==== RECORDS FOR PROCESSING

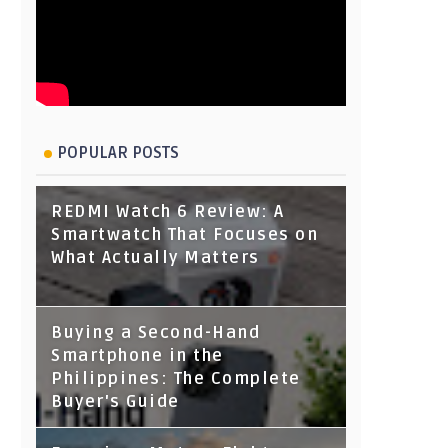
POPULAR POSTS
REDMI Watch 6 Review: A
Smartwatch That Focuses on
What Actually Matters
Buying a Second-Hand
Smartphone in the
Philippines: The Complete
Buyer's Guide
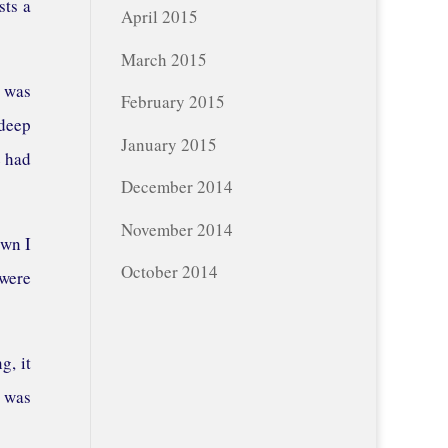
sts a
April 2015
March 2015
I was
February 2015
 deep
January 2015
e had
December 2014
November 2014
own I
October 2014
 were
g, it
t was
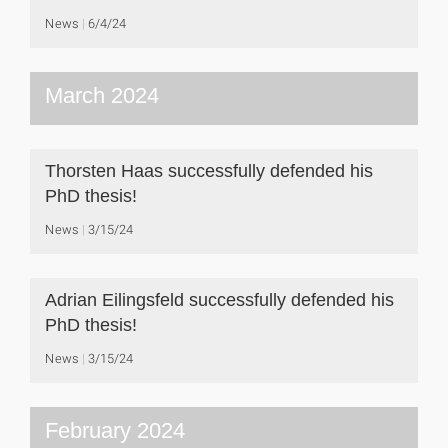
News
6/4/24
March 2024
Thorsten Haas successfully defended his
PhD thesis!
News
3/15/24
Adrian Eilingsfeld successfully defended his
PhD thesis!
News
3/15/24
February 2024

========

**WHAT YOU ARE ASKED TO DO**
Except for the pictures, set down each line of the records exactly as it appears.

**SOLUTION TO THIS PROBLEM**
POPULAR POSTS
REDMI Watch 6 Review: A
Smartwatch That Focuses on
What Actually Matters
Buying a Second-Hand
Smartphone in the
Philippines: The Complete
Buyer's Guide
sts a
April 2015
March 2015
I was
February 2015
 deep
January 2015
e had
December 2014
November 2014
own I
October 2014
 were
g, it
t was
News
6/4/24
March 2024
Thorsten Haas successfully defended his
PhD thesis!
News
3/15/24
Adrian Eilingsfeld successfully defended his
PhD thesis!
News
3/15/24
February 2024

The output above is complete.